Cell studies performed by researchers at Madrid’s Universidad Complutense demonstrate that THC, one of the active compounds in marijuana, can induce cell death in certain brain tumor cells without effecting the surrounding healthy cells.

Dr. Franjo Grotenhermen of the German-based Association for Cannabis as Medicine (ACM) proposed that marijuana’s constituents may one day play a role in cancer treatment. “It is desirable to have a substance that induces programmed cell death in tumor cells but not in health cells for the treatment of cancer,” he wrote in the December 13 issue of the ACM-Bulletin. “It has been demonstrated by the Spanish scientists … that THC could be such a substance.”

The Spanish research team said that their findings “might provide the basis for a new therapeutic application of cannabinoids.”
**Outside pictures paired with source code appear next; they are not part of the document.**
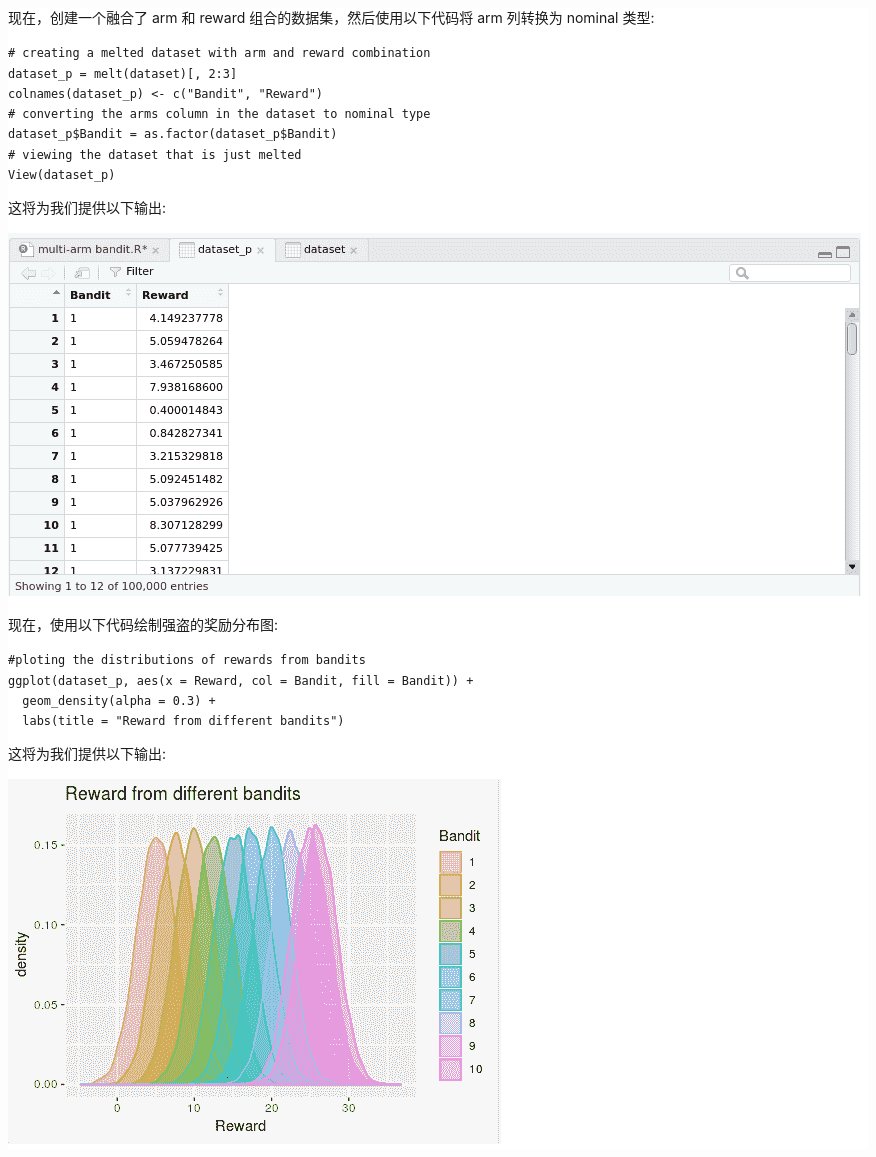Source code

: 现在，创建一个融合了 arm 和 reward 组合的数据集，然后使用以下代码将 arm 列转换为 nominal 类型:

```
# creating a melted dataset with arm and reward combination
dataset_p = melt(dataset)[, 2:3]
colnames(dataset_p) <- c("Bandit", "Reward")
# converting the arms column in the dataset to nominal type
dataset_p$Bandit = as.factor(dataset_p$Bandit)
# viewing the dataset that is just melted
View(dataset_p)
```

这将为我们提供以下输出:

![](img/c6e138fa-71e1-436c-bf17-a7e7af7da767.png)

现在，使用以下代码绘制强盗的奖励分布图:

```
#ploting the distributions of rewards from bandits
ggplot(dataset_p, aes(x = Reward, col = Bandit, fill = Bandit)) +
  geom_density(alpha = 0.3) +
  labs(title = "Reward from different bandits")
```

这将为我们提供以下输出:

![](img/e7ebd615-3eb6-490b-ae5e-0f866a5862f5.png)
At least one previous American animal study documents that THC may potentially protect against malignancies. The study, which went unpublicized by federal officials for more than 2 1/2 years, found that rats given high doses of THC suffered from fewer cancers than those not treated with the agent. The $2 million federal study became known only after copies of the draft report were leaked to the publication AIDS Treatment News in January of 1997. The Boston Globe broke the story nationwide days later.

Details of the Spanish cell research are available in the latest editions of the scientific journals FEBS Letters and Molecular Pharmacology.